= Document =
3. The section of the Proxy Statement/Prospectus titled “Special Factors – Presentation of Citi, Financial Advisor to Crestwood and Crestwood Holdings” is hereby supplemented as follows:
The following disclosure supplements the discussion following the second full paragraph of page 66 of the Proxy Statement/Prospectus by adding the following new sentence at the end thereof:
Citi was not asked to render a fairness opinion because the Crestwood Board of Directors intended to seek “Special Approval” of the merger under Crestwood’s partnership agreement by the Crestwood Conflicts Committee and it was expected that the Crestwood Conflicts Committee would engage a financial advisor that would render a fairness opinion in the course of considering whether or not to grant “Special Approval” of the merger.

= Data shown =
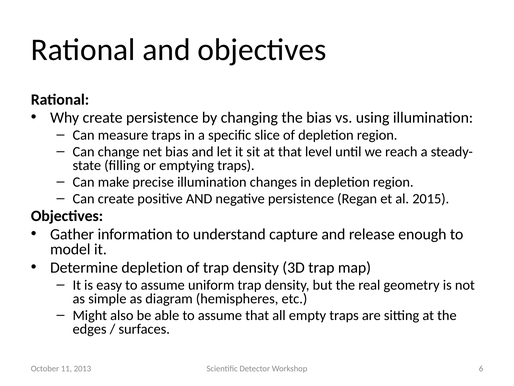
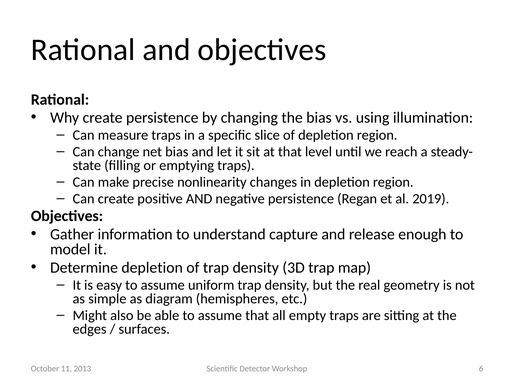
precise illumination: illumination -> nonlinearity
2015: 2015 -> 2019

= Required actions =
A: Write out the passage of the proxy statement supplement between "3. The section" and "of the merger.", inclusive, word for word.
B: Extend the proxy statement supplement on Citi's role past its final sentence.

= Exercise results =
A:
3. The section of the Proxy Statement/Prospectus titled “Special Factors – Presentation of Citi, Financial Advisor to Crestwood and Crestwood Holdings” is hereby supplemented as follows:
The following disclosure supplements the discussion following the second full paragraph of page 66 of the Proxy Statement/Prospectus by adding the following new sentence at the end thereof:
Citi was not asked to render a fairness opinion because the Crestwood Board of Directors intended to seek “Special Approval” of the merger under Crestwood’s partnership agreement by the Crestwood Conflicts Committee and it was expected that the Crestwood Conflicts Committee would engage a financial advisor that would render a fairness opinion in the course of considering whether or not to grant “Special Approval” of the merger.

B:
ADDITIONAL INFORMATION AND WHERE TO FIND IT
This communication contains information about the Merger. In connection with the Merger, Crestwood and Inergy Midstream filed the definitive Proxy Statement/Prospectus on September 5, 2013 and began mailing the Proxy Statement/Prospectus to its unitholders on September 6, 2013. INVESTORS AND UNITHOLDERS ARE URGED TO READ THE PROXY STATEMENT/PROSPECTUS AND OTHER RELEVANT DOCUMENTS FILED OR TO BE FILED WITH THE SEC CAREFULLY WHEN THEY BECOME AVAILABLE BECAUSE THEY WILL CONTAIN IMPORTANT INFORMATION ABOUT CRESTWOOD, INERGY MIDSTREAM, THE MERGER AND RELATED MATTERS. Investors and unitholders can obtain free copies of the Proxy Statement/Prospectus and other documents filed with the SEC by Inergy Midstream and Crestwood through the website maintained by the SEC at www.sec.gov. In addition, investors and unitholders can obtain free copies of documents filed by Crestwood with the SEC from Crestwood’s website, www.crestwoodlp.com, under the heading “SEC Filings” in the “Investor Relations” tab and free copies of documents filed by Inergy with the SEC from Inergy Midstream’s website, www.inergylp.com/midstream, under the heading “SEC Filings” in the “Investor Relations” tab.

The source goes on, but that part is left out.